Washington State University molecular biologist Michael Skinner had previously shown that sperm abnormalities induced by vinclozolin, a toxic fungicide used on wine grapes, strawberries, and other fruits, can pass from father to son for four generations in rats. In a new study, he has found that the rats' offspring were inheriting more than just testis troubles. They also had up to 10 times higher rates of breast cancer, prostate and kidney disease, high cholesterol, and immune abnormalities.

The rats, Skinner says, aren't inheriting bad genes so much as their recent ancestors' toxin exposure. In this type of novel inheritance, called epigenetic, changes don't occur in a DNA sequence as they do in a mutation. Instead, the changes happen to certain chemical markers on the DNA that control how much any particular gene is expressed. Previous studies in lab rats have shown that this type of nongenetic inheritance can influence traits like fur color and obesity. Skinner's work shows it could also be crucial for understanding how our parents pass along vulnerability to a wide range of diseases.
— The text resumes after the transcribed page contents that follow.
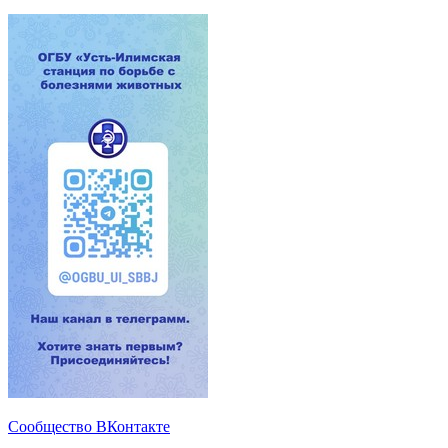
Сообщество ВКонтакте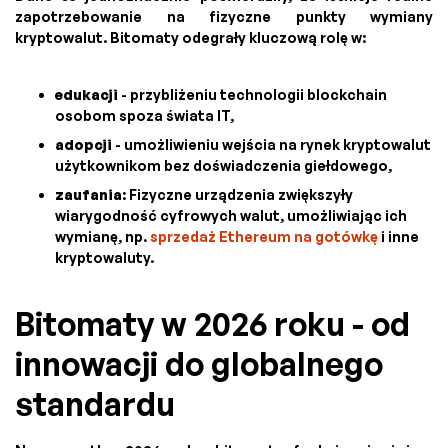
zapotrzebowanie na fizyczne punkty wymiany
kryptowalut. Bitomaty odegrały kluczową rolę w:
edukacji
- przybliżeniu technologii blockchain
osobom spoza świata IT,
adopcji
- umożliwieniu wejścia na rynek kryptowalut
użytkownikom bez doświadczenia giełdowego,
zaufania
: Fizyczne urządzenia zwiększyły
wiarygodność cyfrowych walut, umożliwiając ich
wymianę, np.
sprzedaż Ethereum na gotówkę
i inne
kryptowaluty.
Bitomaty w 2026 roku - od
innowacji do globalnego
standardu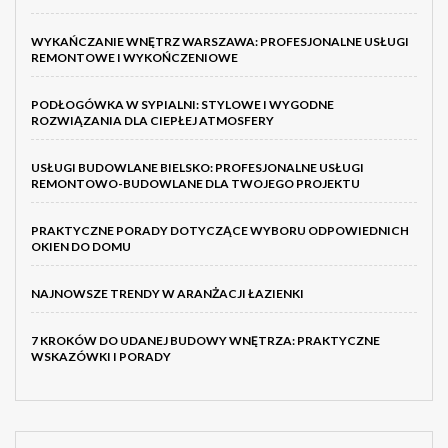
WYKAŃCZANIE WNĘTRZ WARSZAWA: PROFESJONALNE USŁUGI
REMONTOWE I WYKOŃCZENIOWE
PODŁOGÓWKA W SYPIALNI: STYLOWE I WYGODNE
ROZWIĄZANIA DLA CIEPŁEJ ATMOSFERY
USŁUGI BUDOWLANE BIELSKO: PROFESJONALNE USŁUGI
REMONTOWO-BUDOWLANE DLA TWOJEGO PROJEKTU
PRAKTYCZNE PORADY DOTYCZĄCE WYBORU ODPOWIEDNICH
OKIEN DO DOMU
NAJNOWSZE TRENDY W ARANŻACJI ŁAZIENKI
7 KROKÓW DO UDANEJ BUDOWY WNĘTRZA: PRAKTYCZNE
WSKAZÓWKI I PORADY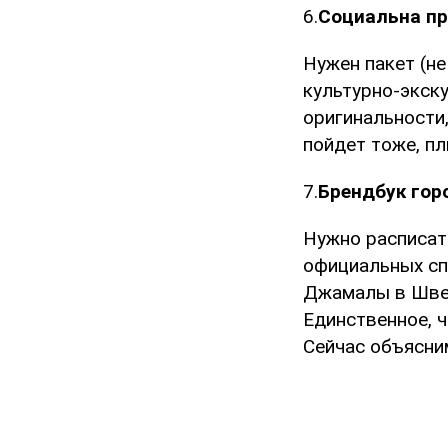
6.
Социальна п
Нужен пакет (н
культурно-экск
оригинальности,
пойдет тоже, пл
7.
Брендбук гор
Нужно расписать
официальных сп
Джамалы в Швеци
Единственное, 
Сейчас объясним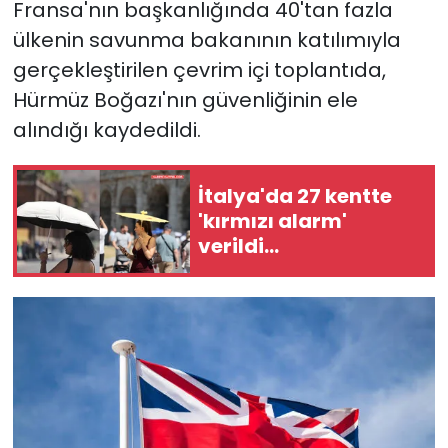
Fransa'nın başkanlığında 40'tan fazla
ülkenin savunma bakanının katılımıyla
gerçekleştirilen çevrim içi toplantıda,
Hürmüz Boğazı'nın güvenliğinin ele
alındığı kaydedildi.
İtalya'da 27 kentte
'kırmızı alarm'
verildi...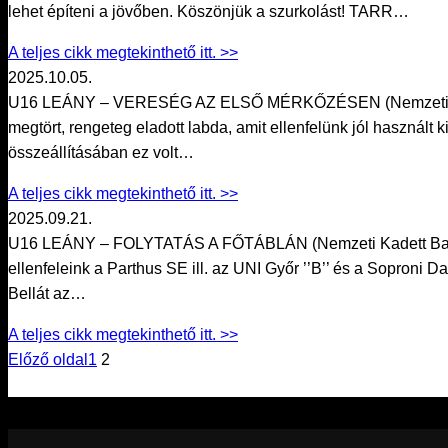
lehet építeni a jövőben. Köszönjük a szurkolást! TARR…
A teljes cikk megtekinthető itt. >>
2025.10.05.
U16 LEÁNY – VERESÉG AZ ELSŐ MÉRKŐZÉSEN (Nemzeti Kadett 
megtört, rengeteg eladott labda, amit ellenfelünk jól használt 
összeállításában ez volt…
A teljes cikk megtekinthető itt. >>
2025.09.21.
U16 LEÁNY – FOLYTATÁS A FŐTÁBLÁN (Nemzeti Kadett Bajnokság
ellenfeleink a Parthus SE ill. az UNI Győr ’’B’’ és a Soproni
Bellát az…
A teljes cikk megtekinthető itt. >>
Előző oldal
1
2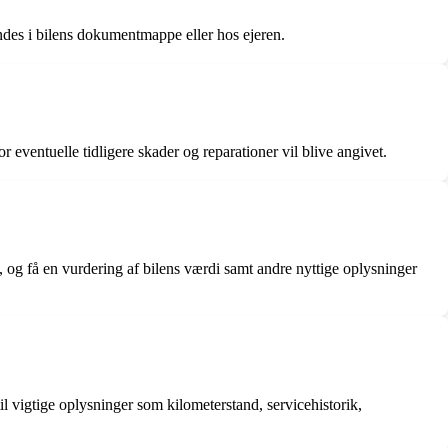
indes i bilens dokumentmappe eller hos ejeren.
or eventuelle tidligere skader og reparationer vil blive angivet.
 og få en vurdering af bilens værdi samt andre nyttige oplysninger
l vigtige oplysninger som kilometerstand, servicehistorik,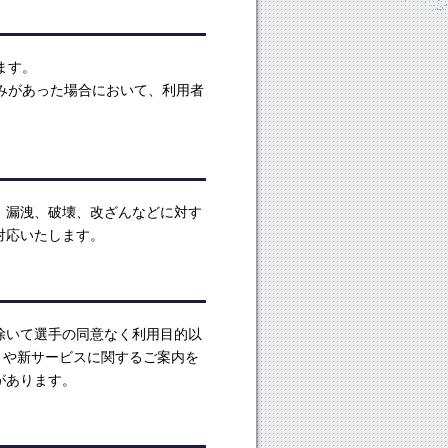
ます。
みがあった場合において、利用者
。
、漏洩、破壊、改ざんなどに対す
対応いたします。
除いて選手の同意なく利用目的以
トや新サービスに関するご案内を
があります。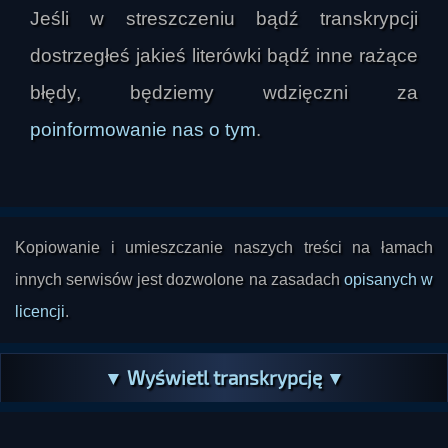
świadomości i podświadomości. Bzoma odrzuca 
Jeśli w streszczeniu bądź transkrypcji
klasyczne psychoanalityczne rozumienie 
dostrzegłeś jakieś literówki bądź inne rażące
podświadomości, uznając je za sztuczny 
konstrukt. Według niego istnieje raczej jedna 
błędy, będziemy wdzięczni za
świadomość, w której człowiek uczestniczy na 
poinformowanie nas o tym
.
różnych poziomach dostrojenia, a to, co zwykle 
nazywamy „podświadomością”, jest w istocie 
przesłonięciem dostępu do świadomości 
pierwotnej. Ważną rolę odgrywa tu obserwator 
Kopiowanie i umieszczanie naszych treści na łamach
snu: początkowe przekonanie, że jest nim ego, 
innych serwisów jest dozwolone na zasadach
opisanych w
zostaje zastąpione przekonaniem, że jest nim 
dusza, atmaniczny rdzeń świadomości, wspólny 
licencji
.
wszystkim ludziom.

▼ Wyświetl transkrypcję ▼
Rozmówcy rozwijają wątek wielopoziomowej 
struktury bytu. Pojawiają się rozważania o ciele 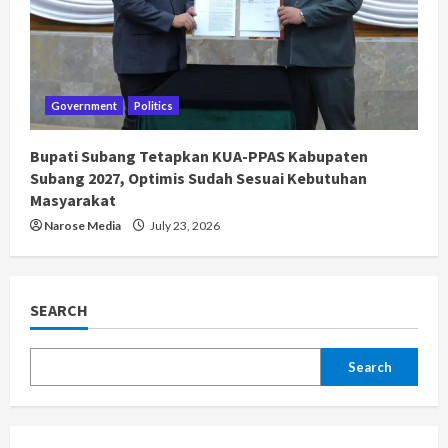
Government
Politics
Bupati Subang Tetapkan KUA-PPAS Kabupaten
Subang 2027, Optimis Sudah Sesuai Kebutuhan
Masyarakat
Narose Media
July 23, 2026
SEARCH
Search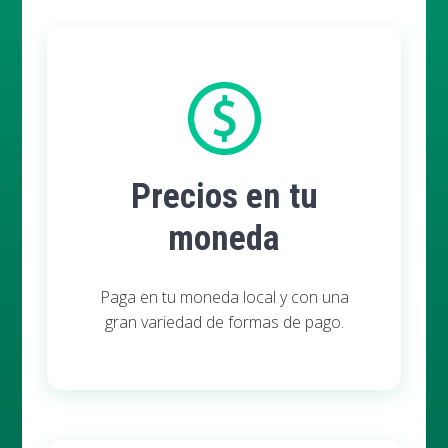
Precios en tu
moneda
Paga en tu moneda local y con una
gran variedad de formas de pago.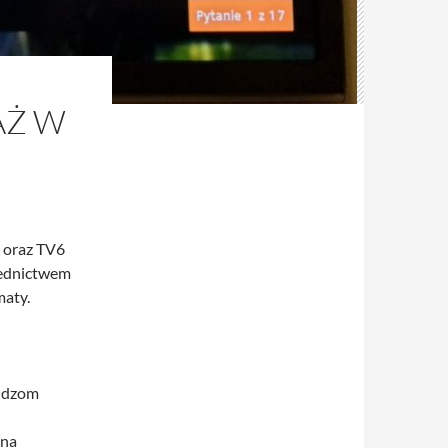
AŻ W
4 oraz TV6
rednictwem
maty.
widzom
 na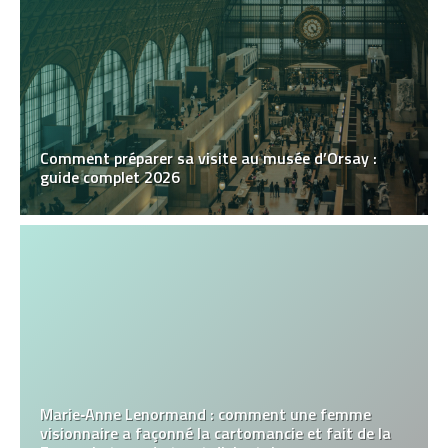
Comment préparer sa visite au musée d’Orsay :
guide complet 2026
Marie‑Anne Lenormand : comment une femme
visionnaire a façonné la cartomancie et fait de la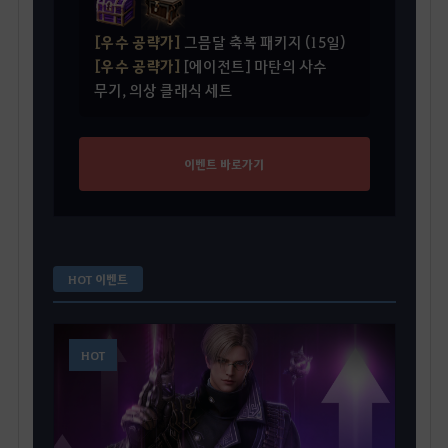
[우수 공략가]
그믐달 축복 패키지 (15일)
[우수 공략가]
[에이전트] 마탄의 사수
무기, 의상 클래식 세트
이벤트 바로가기
HOT 이벤트
HOT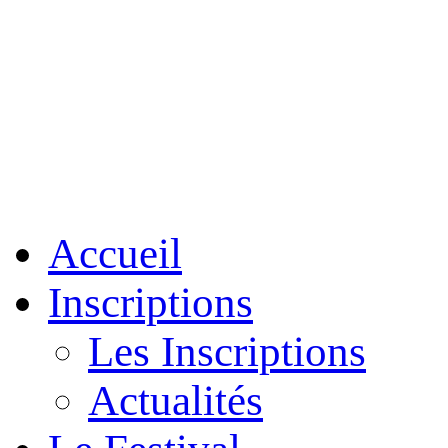
Accueil
Inscriptions
Les Inscriptions
Actualités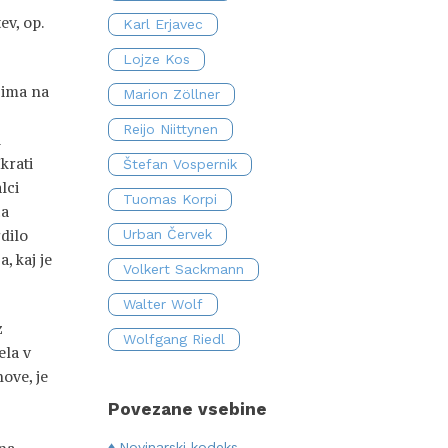
ev, op.
Karl Erjavec
Lojze Kos
h ima na
Marion Zöllner
Reijo Niittynen
i
Hkrati
Štefan Vospernik
lci
Tuomas Korpi
ca
rdilo
Urban Červek
, kaj je
Volkert Sackmann
Walter Wolf
z
Wolfgang Riedl
ela v
hove, je
Povezane vsebine
Novinarski kodeks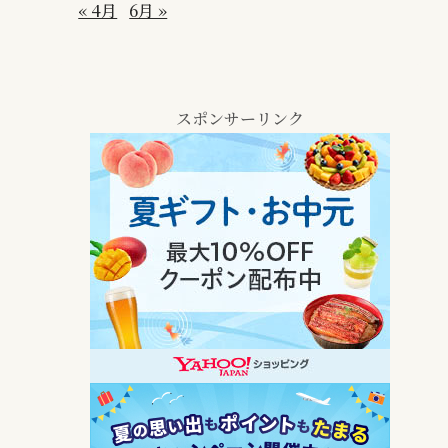
« 4月
6月 »
スポンサーリンク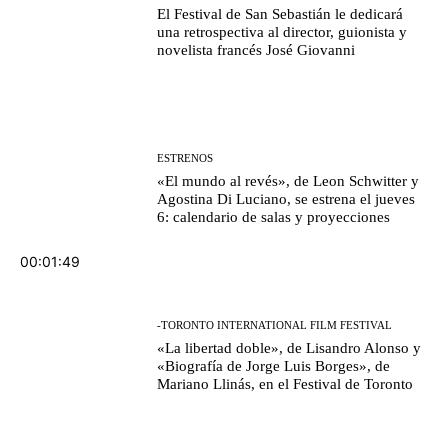
El Festival de San Sebastián le dedicará
una retrospectiva al director, guionista y
novelista francés José Giovanni
ESTRENOS
«El mundo al revés», de Leon Schwitter y
Agostina Di Luciano, se estrena el jueves
6: calendario de salas y proyecciones
00:01:49
-TORONTO INTERNATIONAL FILM FESTIVAL
«La libertad doble», de Lisandro Alonso y
«Biografía de Jorge Luis Borges», de
Mariano Llinás, en el Festival de Toronto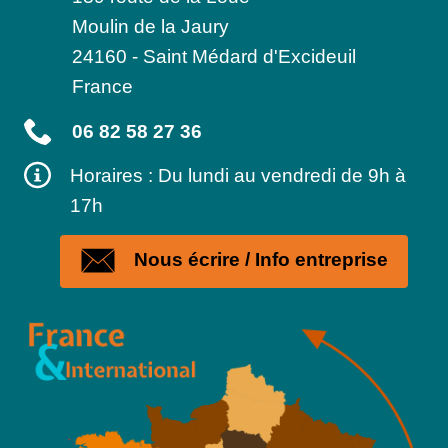
Moulin de la Jaury
24160
-
Saint Médard d'Excideuil
France
06 82 58 27 36
Horaires : Du lundi au vendredi de 9h à
17h
Nous écrire / Info entreprise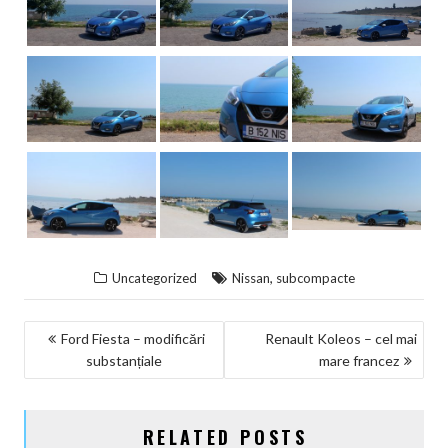
,
Uncategorized
Nissan
subcompacte
NAVIGARE
Ford Fiesta – modificări
Renault Koleos – cel mai
substanțiale
mare francez
ÎN
ARTICOLE
RELATED POSTS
The amount of vinclozolin Skinner gave the rats was much higher than a person is likely to encounter, but "just knowing this mechanism exists might change the way we do medicine," Skinner says. Epigenetic markers could be found that diagnose a disease before symptoms appear, and "we could come up with therapies that would keep it from developing," he says. "If indeed this turns out to be one of the main mechanisms for disease, we now have a whole host of diagnostic and therapeutic techniques that we didn't have before."